>>13829106A lot of meta-material development and scalability is limited by energy. For example, creating large scale forests of CNTs which can exceed 53mm is impossible for two reasons:
1. The energy requirement to sustain its growth is considerable and the budget of the research team is limited.
2. The catalyst used to generate these forests initself is expensive to produce as its energy demanding to do. It also expires very quickly once introduced to a chamber where CNT material is available to create a forest.

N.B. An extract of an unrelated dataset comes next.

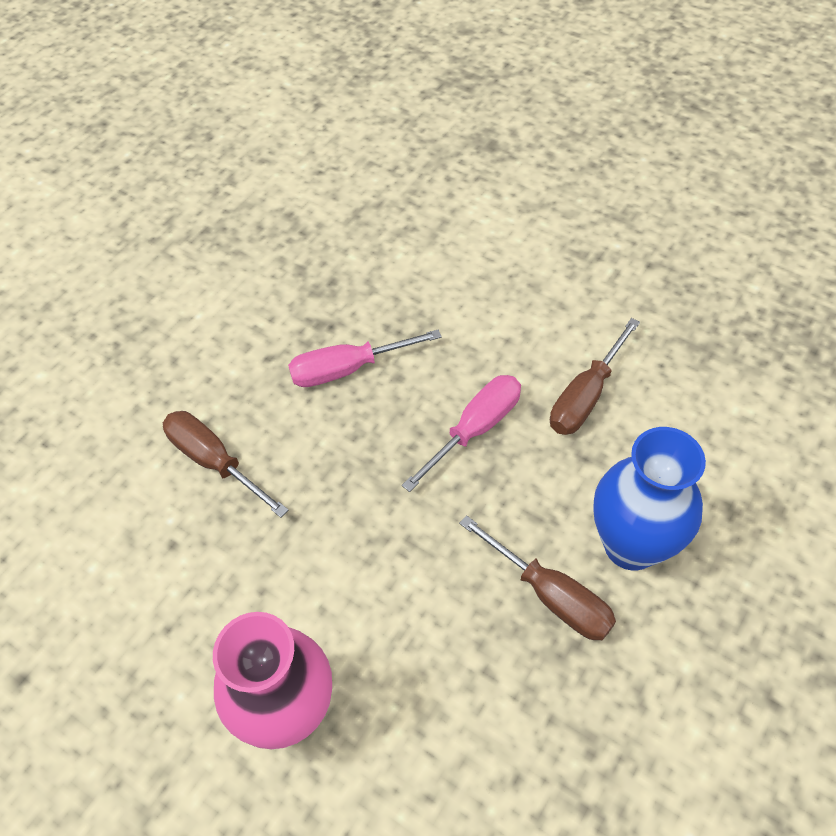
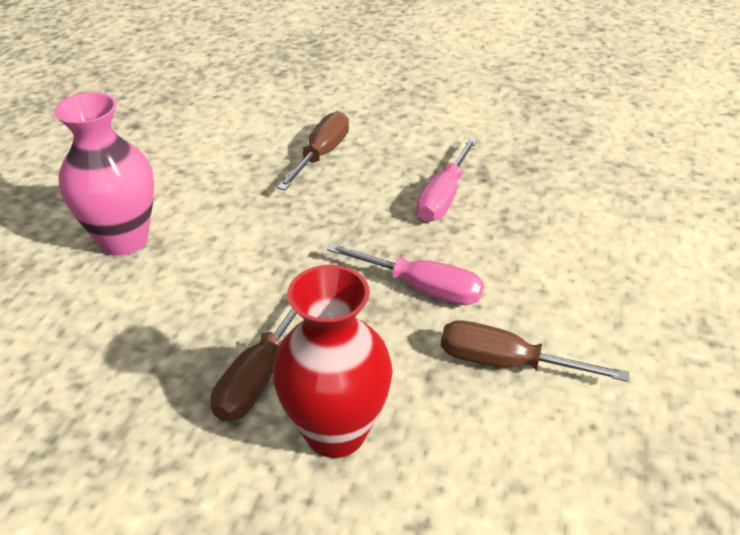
camera: 70 degrees right, 15 degrees down
pink screwdriver [288,329,442,387] -> pink screwdriver turned 120 degrees counterclockwise [416,138,477,222]
blue vase [593,427,706,570] -> red vase [273,265,393,458]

Fusion unlocks energy abundance options. A small scale fusion reactor can be added to a university for example and meta-material labs can basically have in-house solvent producers that can then in turn allow for more creative experimentation of CNT forest growth that can exceed 53mm, with the ideal goal of reaching 100 centimeters or the holy grail of 1 meter in sustained, non-terminating growth. That energy abundance will also allow for the exploration of flexible CNTs that have all range of industry applications. Additionally, by solving the growth issue and having a large amount of it thereby, you can put it towards converting some portions of computing into graphene based transistors. Maybe for i/o or specific accelerators which would do some specific AI or inference task or maybe some rendering task, whilst the rest remains silicon based.
Graphene transistors can switch hundreds to thousands of times faster than silicon can and use FAR LESS power. Additionally, CNTs have intrinsic quantum spookiness where at the quantum level, energetic behavior leads to cooling rather than heating of the material despite the electron flow involved. Its fucking crazy, and its something that cannot be explored at scale without having an existent abundant energy source that can make this material in large volumes for experimentation.
Just think about it for a second; you turn on a CNT computer, more you crank, colder it gets: a cryo-arithmetic engine.